Whutup broskie! duedbro, remember when Pac-Man was a cartoon and he'd eat power pellets for like every meal straight. That can't be good for your system. He an Ms. Pacman had a little baby w/ a bow in it's hair that would sit at a highchair. And those ghosts man, they had like personalities and junk. All floatin around up to no good like Fresh Princes hoodmates from Philly. Moral of the Story here is, be a Pac Man and not one of those sissy ghosts. Capieche?
3 comments:
perhaps your demise would be an affair...if you ever had insight or knowledge to add.
this blog is nothing more than regurgitation of regurgitation.
go ride your bike and decide if you are truly a cyclist or just part of a stupid ass fad.
i truly hope that you are a cyclist and move forward from this and forget that it ever happened..
that doesn't mean that you need to shave your legs, race or wear lycra..just that you enjoy riding the bike for what it is without the bullshit.

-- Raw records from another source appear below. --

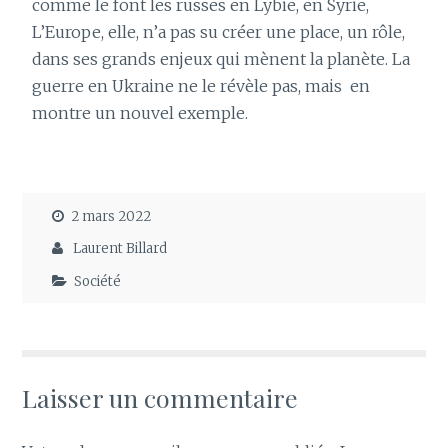
comme le font les russes en Lybie, en Syrie,
L’Europe, elle, n’a pas su créer une place, un rôle,
dans ses grands enjeux qui mènent la planète. La
guerre en Ukraine ne le révèle pas, mais
en
montre un nouvel exemple.
2 mars 2022
Laurent Billard
Société
Laisser un commentaire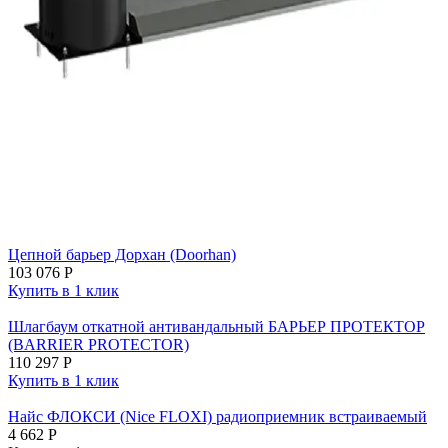
Цепной барьер Дорхан (Doorhan)
103 076
Р
Купить в 1 клик
Шлагбаум откатной антивандальный БАРЬЕР ПРОТЕКТОР
(BARRIER PROTECTOR)
110 297
Р
Купить в 1 клик
Найс ФЛОКСИ (Nice FLOXI) радиоприемник встраиваемый
4 662
Р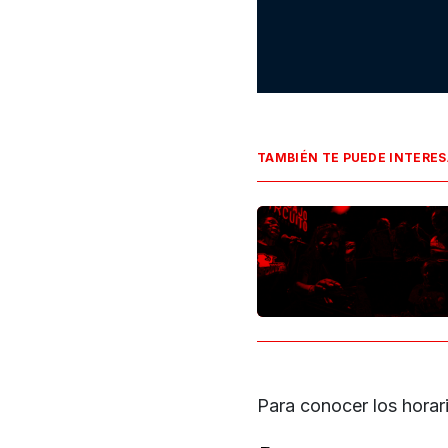
TAMBIÉN TE PUEDE INTERE
Para conocer los horar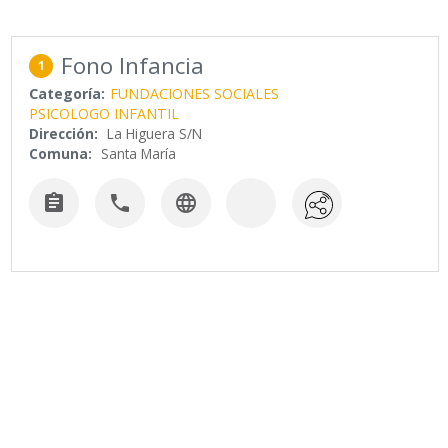
Fono Infancia
1
Categoría:
FUNDACIONES SOCIALES
PSICOLOGO INFANTIL
Dirección:
La Higuera S/N
Comuna:
Santa María


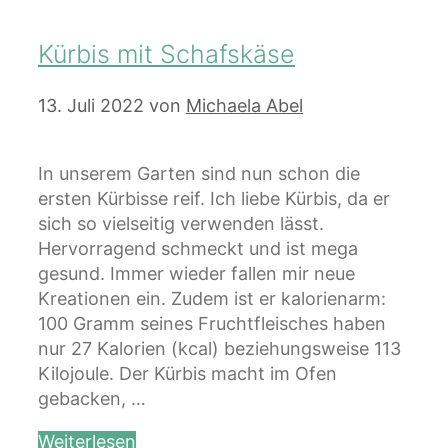
Kürbis mit Schafskäse
13. Juli 2022
von
Michaela Abel
In unserem Garten sind nun schon die
ersten Kürbisse reif. Ich liebe Kürbis, da er
sich so vielseitig verwenden lässt.
Hervorragend schmeckt und ist mega
gesund. Immer wieder fallen mir neue
Kreationen ein. Zudem ist er kalorienarm:
100 Gramm seines Fruchtfleisches haben
nur 27 Kalorien (kcal) beziehungsweise 113
Kilojoule. Der Kürbis macht im Ofen
gebacken, …
Weiterlesen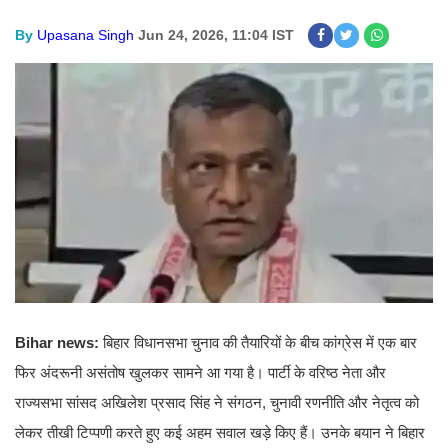
By
Upasana Singh
Jun 24, 2026, 11:04 IST
Bihar news:
बिहार विधानसभा चुनाव की तैयारियों के बीच कांग्रेस में एक बार
फिर अंदरूनी असंतोष खुलकर सामने आ गया है। पार्टी के वरिष्ठ नेता और
राज्यसभा सांसद अखिलेश प्रसाद सिंह ने संगठन, चुनावी रणनीति और नेतृत्व को
लेकर तीखी टिप्पणी करते हुए कई अहम सवाल खड़े किए हैं। उनके बयान ने बिहार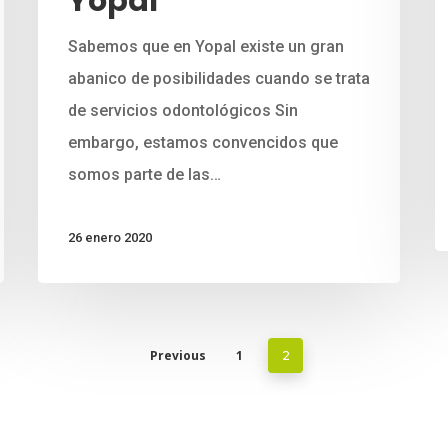
Yopal
Sabemos que en Yopal existe un gran
abanico de posibilidades cuando se trata
de servicios odontológicos Sin
embargo, estamos convencidos que
somos parte de las…
26 enero 2020
Previous
1
2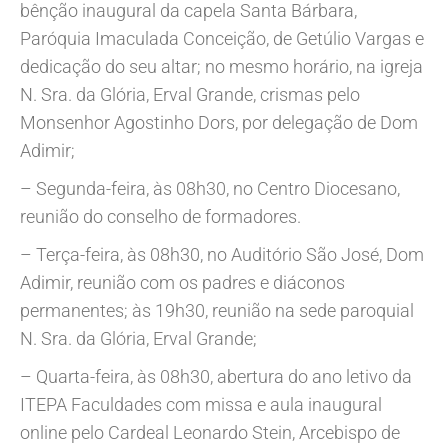
bênção inaugural da capela Santa Bárbara,
Paróquia Imaculada Conceição, de Getúlio Vargas e
dedicação do seu altar; no mesmo horário, na igreja
N. Sra. da Glória, Erval Grande, crismas pelo
Monsenhor Agostinho Dors, por delegação de Dom
Adimir;
– Segunda-feira, às 08h30, no Centro Diocesano,
reunião do conselho de formadores.
– Terça-feira, às 08h30, no Auditório São José, Dom
Adimir, reunião com os padres e diáconos
permanentes; às 19h30, reunião na sede paroquial
N. Sra. da Glória, Erval Grande;
– Quarta-feira, às 08h30, abertura do ano letivo da
ITEPA Faculdades com missa e aula inaugural
online pelo Cardeal Leonardo Stein, Arcebispo de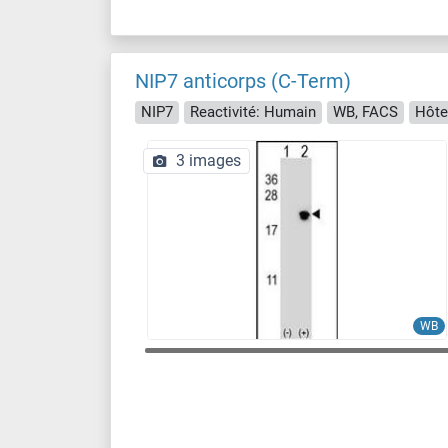
NIP7 anticorps (C-Term)
NIP7
Reactivité: Humain
WB, FACS
Hôte
3 images
WB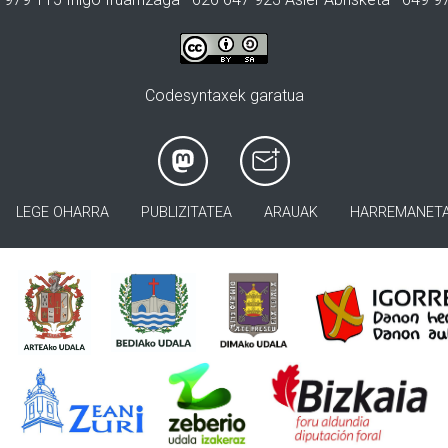
Codesyntaxek garatua
LEGE OHARRA
PUBLIZITATEA
ARAUAK
HARREMANET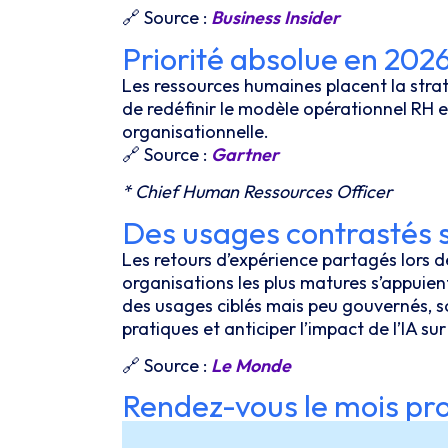
🔗
Source :
Business Insider
Priorité absolue en 2026
Les ressources humaines placent la straté
de redéfinir le modèle opérationnel RH e
organisationnelle.
🔗
Source :
Gartner
* Chief Human Ressources Officer
Des usages contrastés s
Les retours d’expérience partagés lors d
organisations les plus matures s’appuien
des usages ciblés mais peu gouvernés, so
pratiques et anticiper l’impact de l’IA sur
🔗
Source :
Le Monde
Rendez-vous le mois proc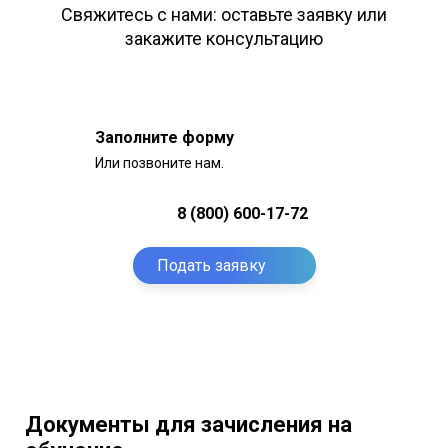
Свяжитесь с нами: оставьте заявку или
закажите консультацию
Заполните форму
Или позвоните нам.
8 (800) 600-17-72
Подать заявку
Документы для зачисления на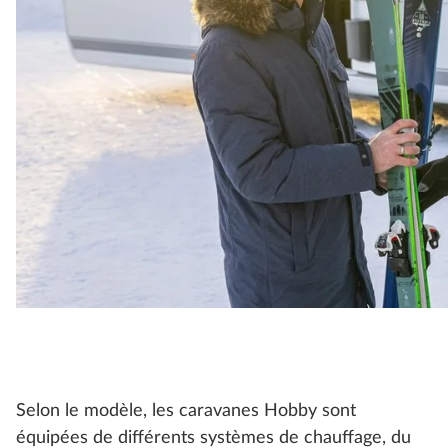
Selon le modèle, les caravanes Hobby sont
équipées de différents systèmes de chauffage, du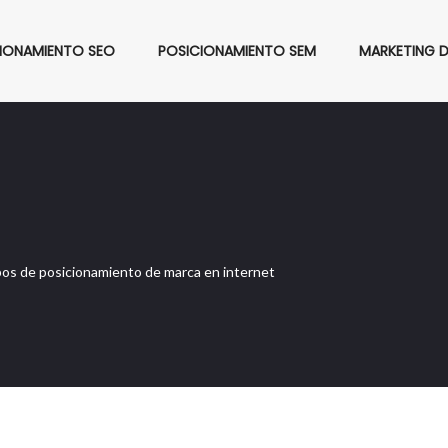
IONAMIENTO SEO
POSICIONAMIENTO SEM
MARKETING 
pos de posicionamiento de marca en internet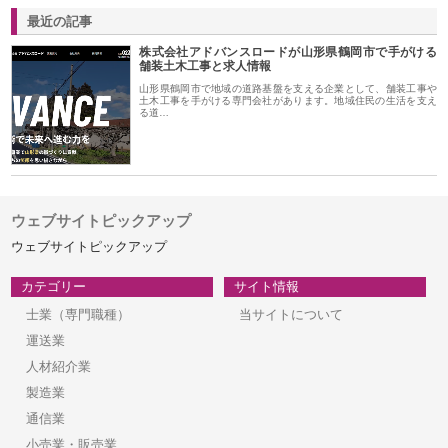
最近の記事
株式会社アドバンスロードが山形県鶴岡市で手がける
舗装土木工事と求人情報
山形県鶴岡市で地域の道路基盤を支える企業として、舗装工事や
土木工事を手がける専門会社があります。地域住民の生活を支え
る道…
ウェブサイトピックアップ
ウェブサイトピックアップ
カテゴリー
サイト情報
士業（専門職種）
当サイトについて
運送業
人材紹介業
製造業
通信業
小売業・販売業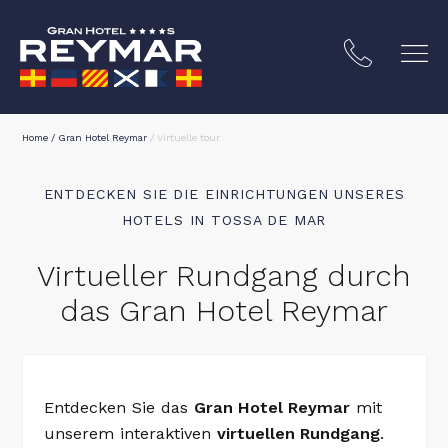
Home
/
Gran Hotel Reymar
/
Virtuelle tour
ENTDECKEN SIE DIE EINRICHTUNGEN UNSERES
HOTELS IN TOSSA DE MAR
Virtueller Rundgang durch
das Gran Hotel Reymar
STA BRAVA
Entdecken Sie das
Gran Hotel Reymar
mit
unserem interaktiven
virtuellen Rundgang
.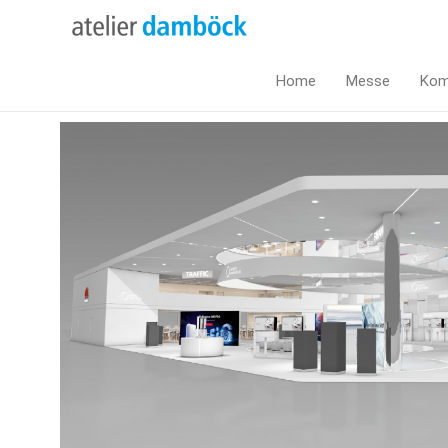
Home
Messe
Kom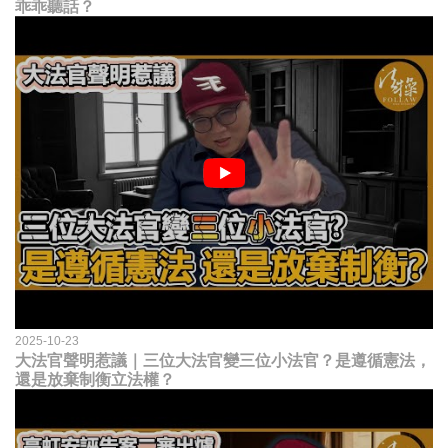
乖乖聽話？
2025-10-23
大法官聲明惹議｜三位大法官變三位小法官？是遵循憲法，
還是放棄制衡立法權？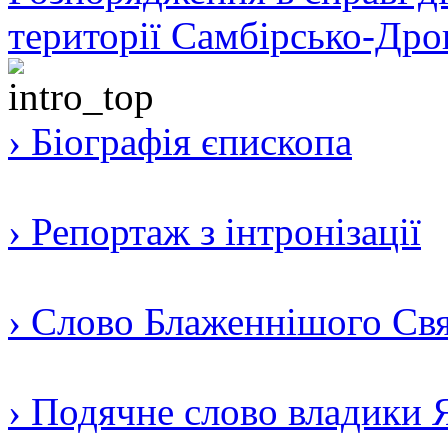
території Самбірсько-Дро
› Біографія єпископа
› Репортаж з інтронізації
› Слово Блаженнішого Свят
› Подячне слово владики 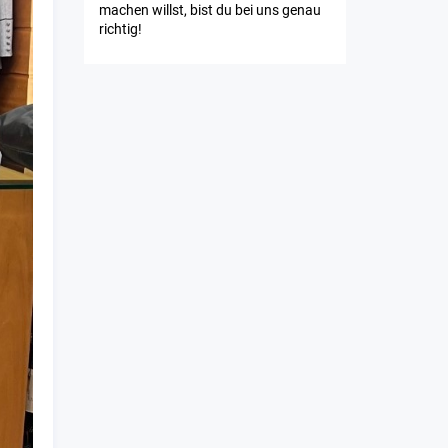
machen willst, bist du bei uns genau
richtig!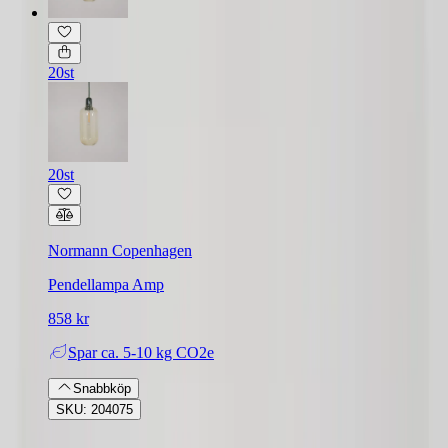
20st
20st
Normann Copenhagen
Pendellampa Amp
858 kr
Spar
ca. 5-10 kg CO2e
Snabbköp
SKU: 204075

just my opinion...fueled by budweiser tallboys...
Whutup broskie!
duedbro, remember when Pac-Man was a cartoon and he'd eat power pellets for like every meal straight. That can't be good for your system. He an Ms. Pacman had a little baby w/ a bow in it's hair that would sit at a highchair. And those ghosts man, they had like personalities and junk. All floatin around up to no good like Fresh Princes hoodmates from Philly. Moral of the Story here is, be a Pac Man and not one of those sissy ghosts.
Capieche?
Harsh man.
Jarrod, personally I say keep it coming.